5. Midwifery is famous for being one of the most emotionally and physically grueling careers in the world. What have been your biggest challenges as a midwife – and what are those moments that get you through them?
It should be said that none of the above stories drain me emotionally or physically even half as much as the system within which I am practicing as a midwife. In other words, it is not the women I care for, or the care itself, but the culture of care that is grueling.
For a pilot to work safely, hours are limited and for good reason. We know that lack of sleep has been equated to driving while intoxicated. We know the inherit dangers to our health, in terms of blood pressure, weight and metabolism control, cardiovascular disease, depression, adrenal fatigue, infertility, immune system suppression. And yet, limits on hours worked have never been enforced in medicine or midwifery. There were days when I literally worked 24 straight hours with no end in sight. It is not unusual for a midwife to work more than 80-100 hours in a typical week. Labors are unpredictable and many do not go quickly. Meanwhile, the business of healthcare, especially that of private practice, forces ‘quantity over quality’ of care. It was not unusual for me to see close to 30 patients in an office day, with literally less than 5 minutes to see each one, sometimes double booked, and sometimes while on call and having had no sleep the night before.
The dollar bill dictates healthcare in this for-profit U.S. system. And while I went into this profession with my heart leaning one way – toward natural, holistic, family-centered care – it quickly became apparent that the doctors with whom I worked as my back-up physicians had a different approach and different expectations. My practice became medicalized, fast-paced, prescription and lab focused, dictated by policies and procedures and mandates and costs.
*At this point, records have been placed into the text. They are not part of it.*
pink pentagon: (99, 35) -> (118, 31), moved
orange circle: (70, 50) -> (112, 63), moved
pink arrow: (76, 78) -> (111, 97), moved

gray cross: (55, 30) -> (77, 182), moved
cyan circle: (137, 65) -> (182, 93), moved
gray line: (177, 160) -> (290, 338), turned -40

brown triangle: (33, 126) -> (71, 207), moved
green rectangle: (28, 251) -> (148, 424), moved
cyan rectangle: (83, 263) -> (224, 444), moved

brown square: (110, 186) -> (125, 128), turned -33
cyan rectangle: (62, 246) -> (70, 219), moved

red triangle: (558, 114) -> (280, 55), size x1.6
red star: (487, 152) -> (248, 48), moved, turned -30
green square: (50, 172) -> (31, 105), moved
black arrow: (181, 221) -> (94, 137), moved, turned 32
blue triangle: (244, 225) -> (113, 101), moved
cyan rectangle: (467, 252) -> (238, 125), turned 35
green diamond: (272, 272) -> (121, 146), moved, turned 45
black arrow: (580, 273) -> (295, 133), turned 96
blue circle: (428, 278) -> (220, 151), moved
I found myself becoming a slave to the schedule, with little personal time off, little time to recover, little time to actually give, and this lent to a calloused form of care-giving that I was both ashamed of and martyred by. I was forced to perform just like a doctor, while suffering from the lack of dignity and respect that MDs receive, and rather than stepping back to gain perspective, I continued to get further entrenched in the system I railed against.
Presently, by working in a non-profit clinic, much of these pressures have been reduced. I now have the ability to give care for free, or for a much reduced fee based on a person’s household income. I am buoyed by funding for non-profits through grants and NGOs that actually care about access and quality rather than payout.
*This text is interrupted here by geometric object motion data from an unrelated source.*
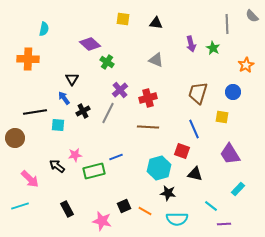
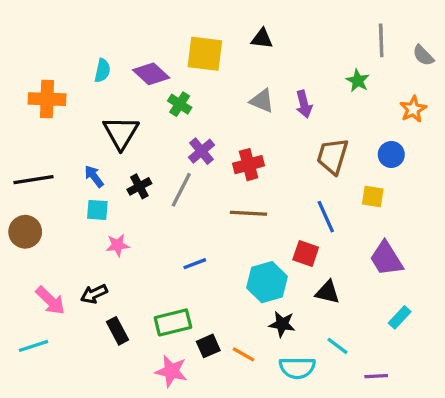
gray semicircle: (252, 16) -> (423, 55), moved
yellow square: (123, 19) -> (205, 54), moved, size x1.6
cyan semicircle: (44, 29) -> (102, 71), moved
purple arrow: (191, 44) -> (304, 104), moved
black triangle: (72, 79) -> (121, 133), size x1.6
blue arrow: (64, 98) -> (94, 176), moved
black line: (35, 112) -> (34, 180), moved
pink star: (75, 155) -> (118, 245), moved
black arrow: (57, 166) -> (94, 294), moved, turned -63
green rectangle: (94, 171) -> (173, 322), moved
cyan line: (211, 206) -> (338, 346), moved
black rectangle: (67, 209) -> (118, 331), moved

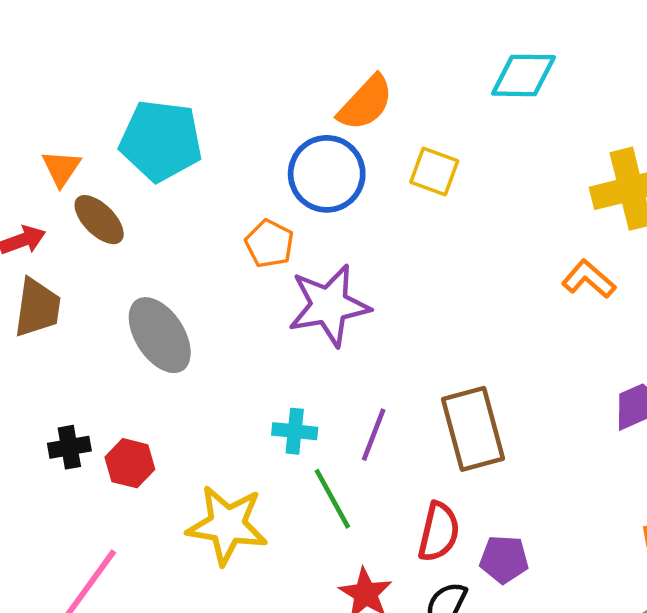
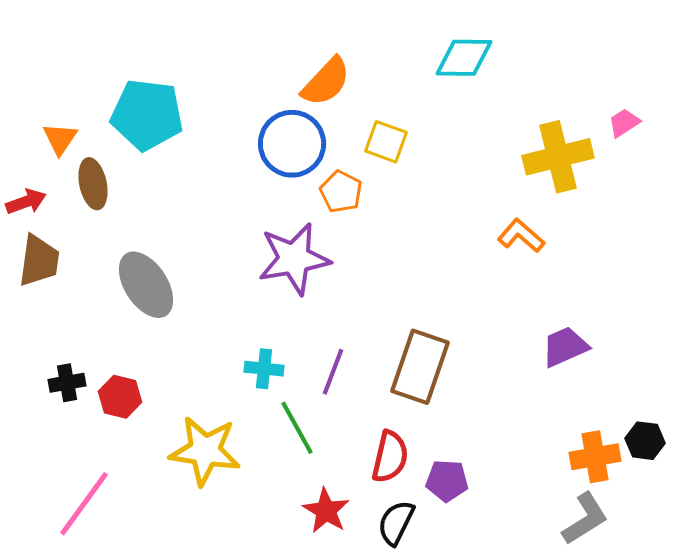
brown ellipse: (99, 220) -> (93, 184), turned 33
orange pentagon: (270, 244) -> (341, 192), moved
brown rectangle: (473, 429) -> (420, 367), turned 34

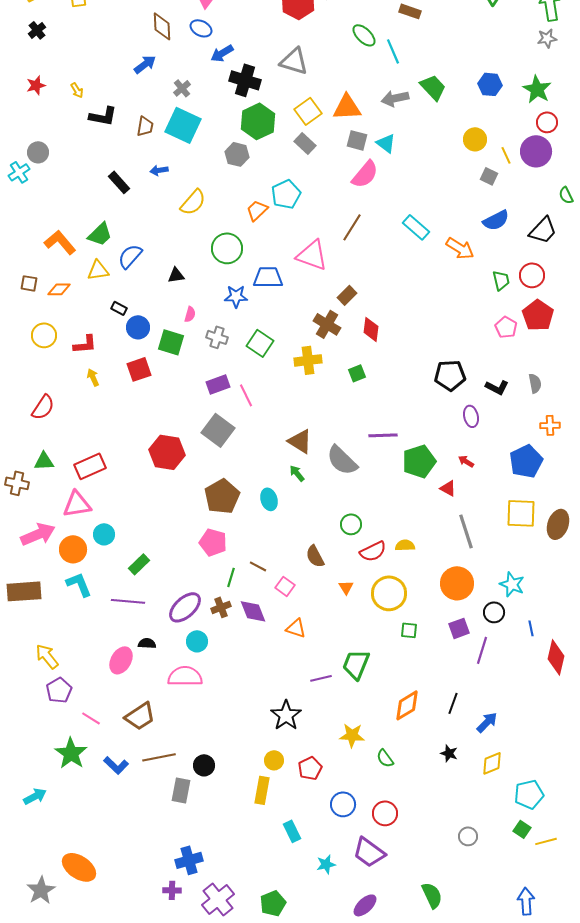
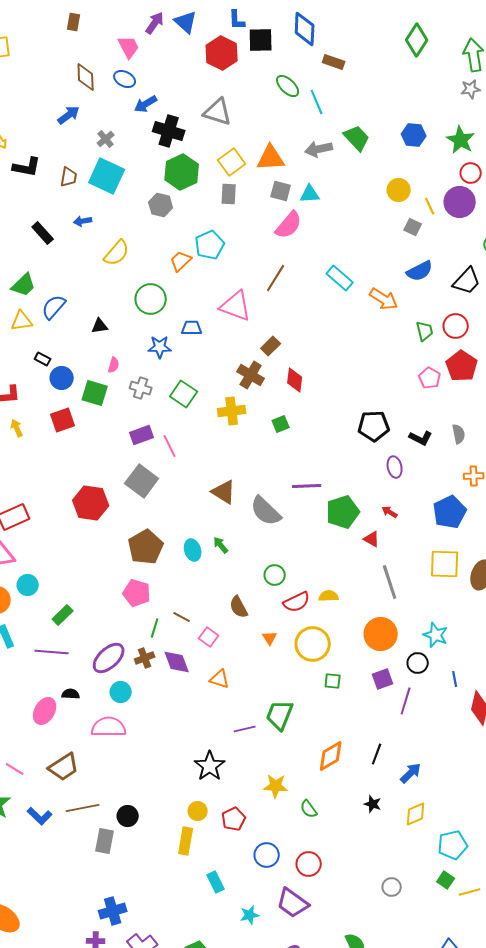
gray rectangle: (305, 143) -> (229, 194), turned 50
cyan triangle: (386, 143) -> (310, 194), turned -40
blue trapezoid: (268, 277) -> (192, 328), size x0.7
green arrow: (297, 473) -> (221, 545), moved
Also, volunteer work and writing have given me an outlet to remind myself of my original intentions – my heartstrings.
Too, I have learned to limit myself, to say no, to do less, to live more, to have more freedom and fun, to work better, not harder. I am trying hard not to be a martyr to the midwifery profession.
You can read the professional profile for Carrie Keane, MSN, CNM on her LightHouse page, where you’ll also find her contact information and more details about her midwifery background and services.
Please note: She is absolutely sublime.
Please Also Note: The home birth community in Delaware will always be grateful to Carrie for remaining a steadfast supporter of a woman’s right to choose out of hospital maternity care, and for the many years that she took on great professional risk by standing alongside her Sister Midwives while they fought for licensing and legalization. We won’t forget it, Carrie. Thank you.